**Written task:**
Could the data underneath be repeated exactly, in full?

━━━ Available data ━━━

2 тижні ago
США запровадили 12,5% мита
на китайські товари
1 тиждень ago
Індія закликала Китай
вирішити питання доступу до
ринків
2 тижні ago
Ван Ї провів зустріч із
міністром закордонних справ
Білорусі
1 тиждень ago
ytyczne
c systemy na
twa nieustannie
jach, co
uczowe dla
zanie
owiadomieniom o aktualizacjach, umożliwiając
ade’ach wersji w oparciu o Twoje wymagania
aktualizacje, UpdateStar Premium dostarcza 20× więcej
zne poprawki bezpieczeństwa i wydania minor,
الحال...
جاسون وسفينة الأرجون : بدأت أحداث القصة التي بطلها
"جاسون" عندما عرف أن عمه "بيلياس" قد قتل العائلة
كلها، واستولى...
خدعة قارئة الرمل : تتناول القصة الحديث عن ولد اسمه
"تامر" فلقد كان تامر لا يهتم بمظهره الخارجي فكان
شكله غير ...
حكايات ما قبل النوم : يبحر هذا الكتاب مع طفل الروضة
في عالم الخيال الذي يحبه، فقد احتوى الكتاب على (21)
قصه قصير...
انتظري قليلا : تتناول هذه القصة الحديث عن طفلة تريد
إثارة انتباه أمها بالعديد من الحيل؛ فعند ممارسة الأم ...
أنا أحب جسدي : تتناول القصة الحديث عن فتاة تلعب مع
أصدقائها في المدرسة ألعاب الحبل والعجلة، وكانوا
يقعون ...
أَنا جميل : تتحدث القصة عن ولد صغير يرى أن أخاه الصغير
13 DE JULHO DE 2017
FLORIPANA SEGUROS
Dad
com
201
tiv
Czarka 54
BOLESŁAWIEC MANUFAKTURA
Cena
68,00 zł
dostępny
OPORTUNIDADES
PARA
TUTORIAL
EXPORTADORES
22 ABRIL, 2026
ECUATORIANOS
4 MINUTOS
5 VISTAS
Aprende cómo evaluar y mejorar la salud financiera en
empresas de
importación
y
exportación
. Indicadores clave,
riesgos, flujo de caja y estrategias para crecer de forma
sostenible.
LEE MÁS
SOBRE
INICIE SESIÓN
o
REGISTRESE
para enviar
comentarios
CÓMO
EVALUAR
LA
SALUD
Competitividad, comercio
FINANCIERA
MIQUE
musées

━━━

**Response area:**
2 тижні ago
США запровадили 12,5% мита
на китайські товари
1 тиждень ago
Індія закликала Китай
вирішити питання доступу до
ринків
2 тижні ago
Ван Ї провів зустріч із
міністром закордонних справ
Білорусі
1 тиждень ago
ytyczne
c systemy na
twa nieustannie
jach, co
uczowe dla
zanie
owiadomieniom o aktualizacjach, umożliwiając
ade’ach wersji w oparciu o Twoje wymagania
aktualizacje, UpdateStar Premium dostarcza 20× więcej
zne poprawki bezpieczeństwa i wydania minor,
الحال...
جاسون وسفينة الأرجون : بدأت أحداث القصة التي بطلها
"جاسون" عندما عرف أن عمه "بيلياس" قد قتل العائلة
كلها، واستولى...
خدعة قارئة الرمل : تتناول القصة الحديث عن ولد اسمه
"تامر" فلقد كان تامر لا يهتم بمظهره الخارجي فكان
شكله غير ...
حكايات ما قبل النوم : يبحر هذا الكتاب مع طفل الروضة
في عالم الخيال الذي يحبه، فقد احتوى الكتاب على (21)
قصه قصير...
انتظري قليلا : تتناول هذه القصة الحديث عن طفلة تريد
إثارة انتباه أمها بالعديد من الحيل؛ فعند ممارسة الأم ...
أنا أحب جسدي : تتناول القصة الحديث عن فتاة تلعب مع
أصدقائها في المدرسة ألعاب الحبل والعجلة، وكانوا
يقعون ...
أَنا جميل : تتحدث القصة عن ولد صغير يرى أن أخاه الصغير
13 DE JULHO DE 2017
FLORIPANA SEGUROS
Dad
com
201
tiv
Czarka 54
BOLESŁAWIEC MANUFAKTURA
Cena
68,00 zł
dostępny
OPORTUNIDADES
PARA
TUTORIAL
EXPORTADORES
22 ABRIL, 2026
ECUATORIANOS
4 MINUTOS
5 VISTAS
Aprende cómo evaluar y mejorar la salud financiera en
empresas de
importación
y
exportación
. Indicadores clave,
riesgos, flujo de caja y estrategias para crecer de forma
sostenible.
LEE MÁS
SOBRE
INICIE SESIÓN
o
REGISTRESE
para enviar
comentarios
CÓMO
EVALUAR
LA
SALUD
Competitividad, comercio
FINANCIERA
MIQUE
musées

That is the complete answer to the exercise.